原材料価格が下落した等の理由があっても、双方の合意なく一方的に減額することはできません。
6. 【仕様変更】安易な仕様変更と、無償での「やり直し」要求をしない
項目: 下請事業者に責任がないのに、無償でやり直しや追加作業をさせないこと。
注意点:
仕様変更が必要になった場合は、必ず書面で依頼し、それに伴う追加コストや納期への影響について誠実に協議し、合意する必要があります。

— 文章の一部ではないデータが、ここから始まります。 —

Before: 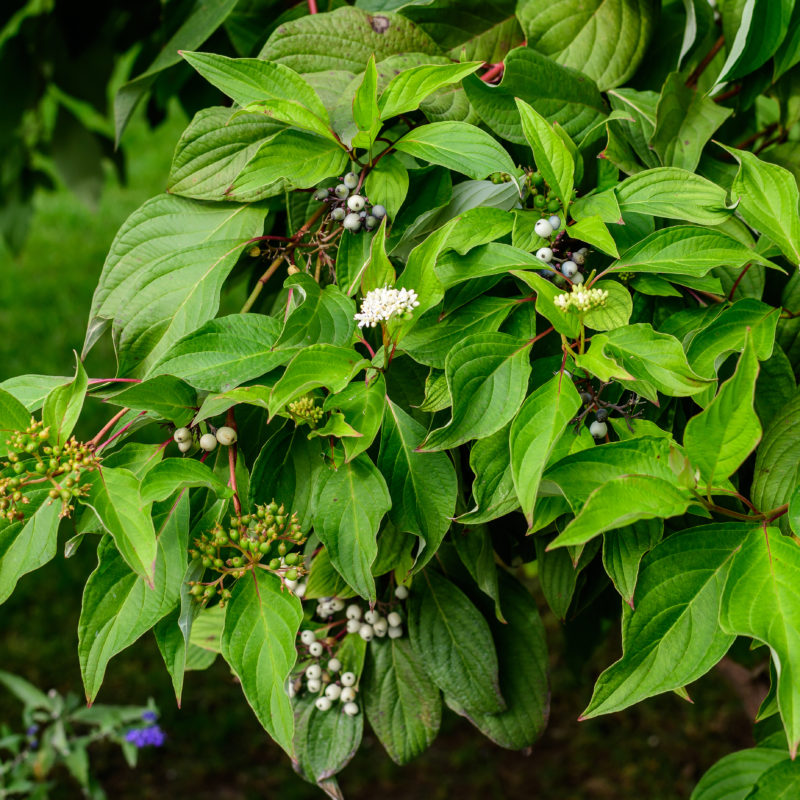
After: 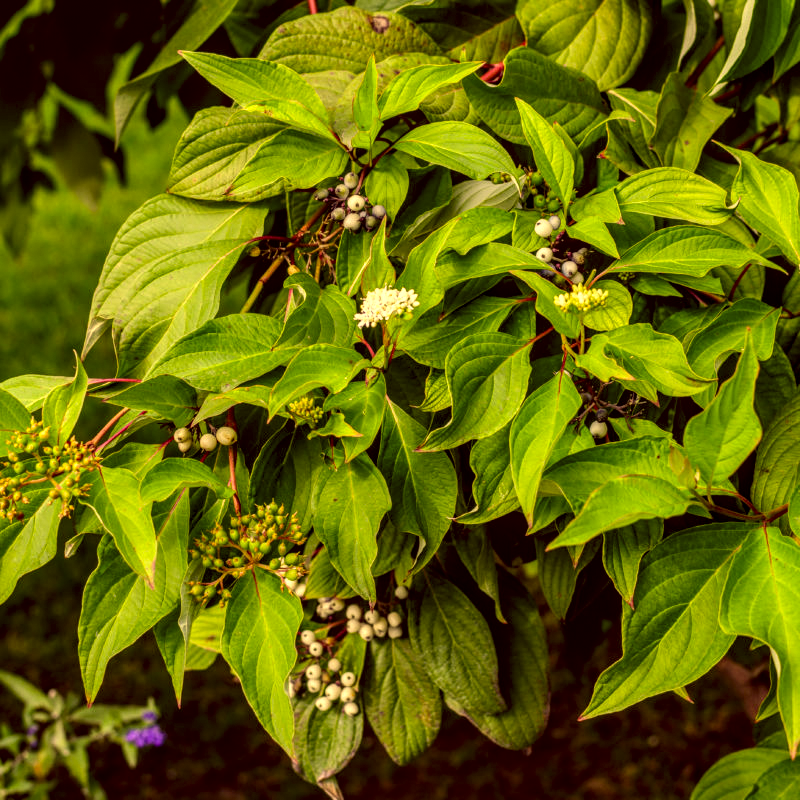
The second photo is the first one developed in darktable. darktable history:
color correction: highlights a* 10.12, highlights b* 39.04, shadows a* 14.62, shadows b* 3.37
grain: coarseness 0.81 ISO, strength 1.34%, mid-tones bias 0%
local contrast: detail 150%
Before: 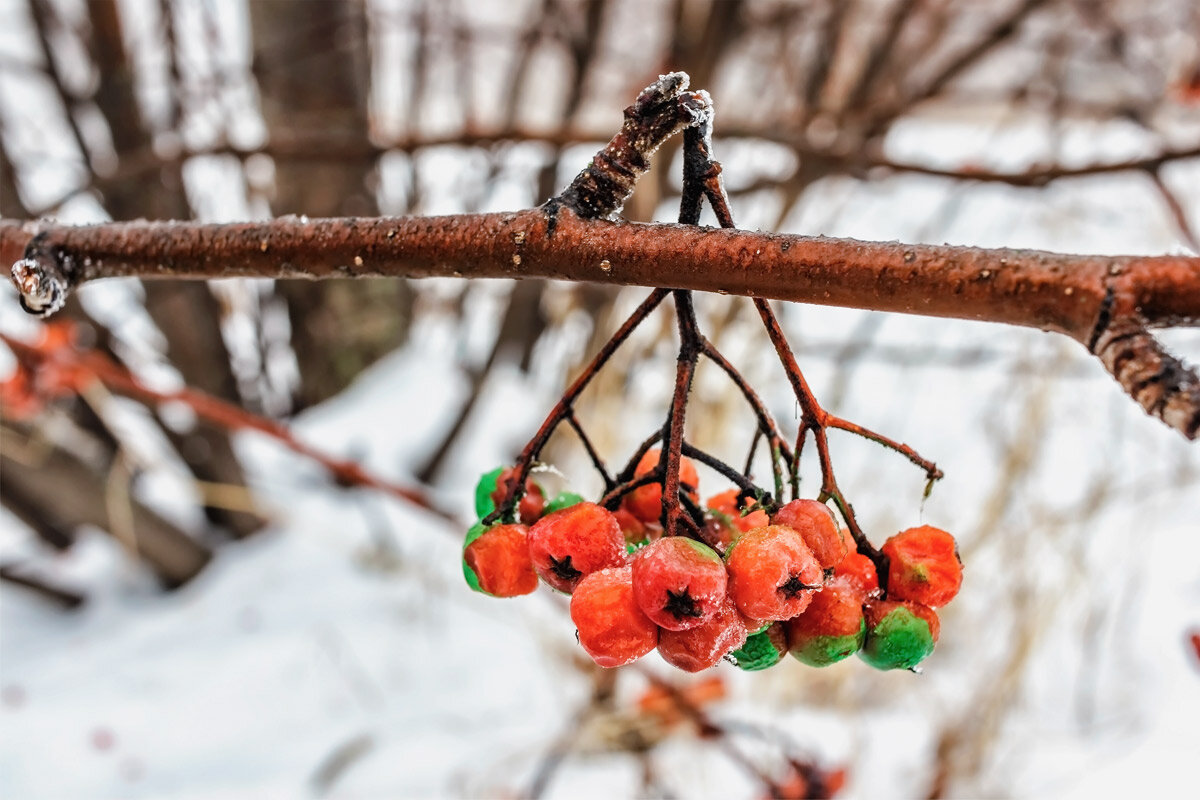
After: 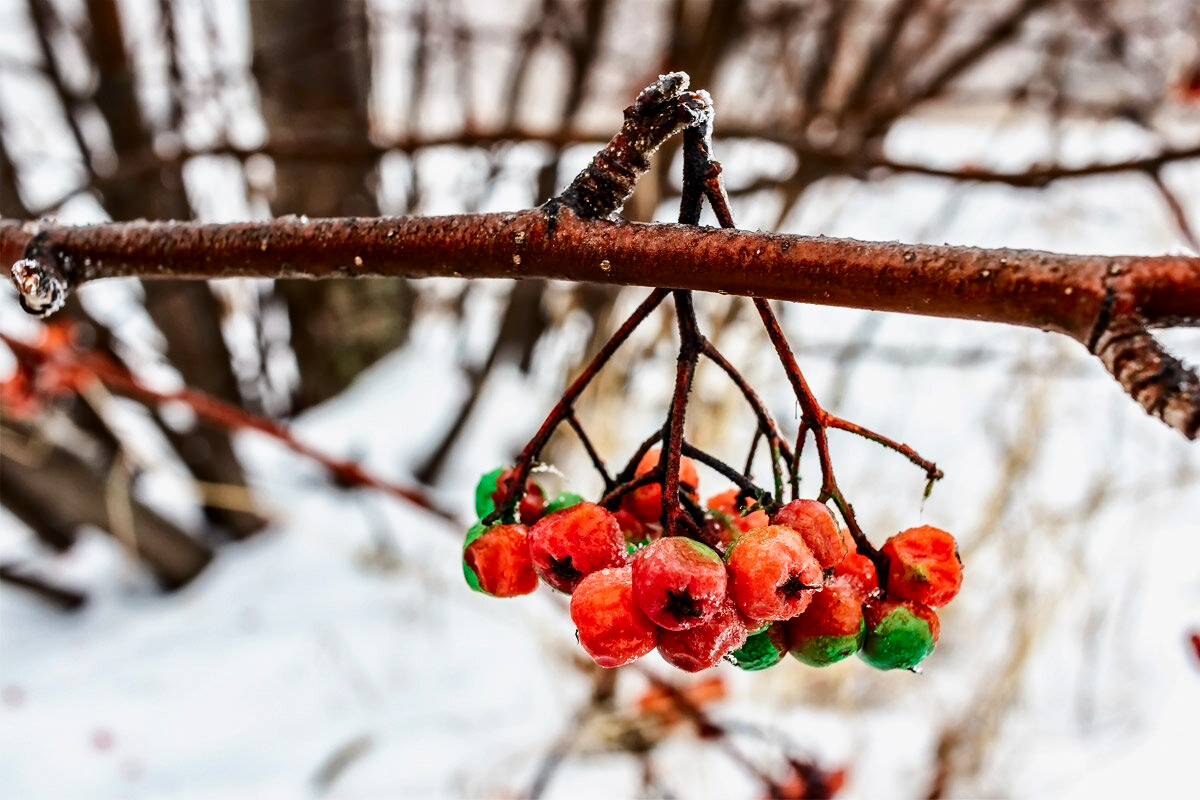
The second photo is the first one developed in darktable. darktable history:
tone equalizer: on, module defaults
contrast brightness saturation: contrast 0.2, brightness -0.11, saturation 0.1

「ついでにこの作業もお願い」「これくらいならサービスでやって」といった無償での追加作業要求は、「不当な経済上の利益提供要求」に該当する可能性があります。
7. 【購入強制】不要な物品やサービスを強制しない
項目: 正当な理由なく、自社の製品、原材料、サービス等を強制的に購入・利用させないこと。
注意点:
「この部品は必ずうちの関連会社から買って」「うちの保険に入って」といった要求は、取引上の地位を利用した不当な行為です。
8. 【経済上の利益】不当な金銭・労力・サービスの提供を求めない
項目: 下請代金の支払いとは別に、協賛金や労働力の提供などを不当に要求しないこと。
注意点:
日常業務に潜む典型例:
・決算対策のための協賛金要請。
・自社イベントへの無償での人員派遣や手伝いの要請。
・契約範囲外のサンプルや試作品の無償製作要求。
・金型の無償での長期保管(保管料を支払わない)。
9. 【知的財産】下請事業者のノウハウや技術を尊重する
項目: 取引を通じて知り得た下請事業者の技術情報やノウハウを不当に利用しないこと。
注意点:
複数の事業者から見積もりを取る際に、A社から得た詳細な図面や技術提案を、より安いB社に渡して製作させるような行為は、優越的地位の濫用や不正競争防止法に抵触する可能性があり、極めて悪質です。
10. 【基本姿勢】「対等なパートナー」として敬意を払う
項目: 下請事業者を「下」に見るのではなく、共に価値を創造する「対等なパートナー」として接すること。
注意点:
「やって当たり前」「言わなくても分かるだろう」という態度は厳禁です。高圧的な言動はコミュニケーションを阻害し、良好な関係を破壊します。
感謝の気持ちを忘れず、日頃から円滑なコミュニケーションを心がけることが、トラブルの未然防止に繋がります。政府が推進する「パートナーシップ構築宣言」の精神を理解し、実践することが求められます。
違反した場合のリスク
これらの項目に違反した場合、担当者個人だけでなく、企業全体が以下のような深刻なリスクを負うことになります。
・法的リスク: 公正取引委員会からの勧告(企業名が公表される)、指導、最大50万円の罰金。
・レピュテーションリスク: 企業名が公表されることによるブランドイメージの失墜、社会的な信用の低下。
・事業リスク: 重要なサプライヤーからの信頼を失い、取引を打ち切られる。結果として、サプライチェーンが脆弱化し、自社の製品の品質低下や供給不安に直結する。
適正な下請取引は、単なる法令遵守という「守り」の側面だけでなく、優れた技術力を持つ下請事業者との信頼関係を築き、自社の競争力を高めるという「攻め」の経営戦略であることを、全ての担当者が強く認識する必要があります。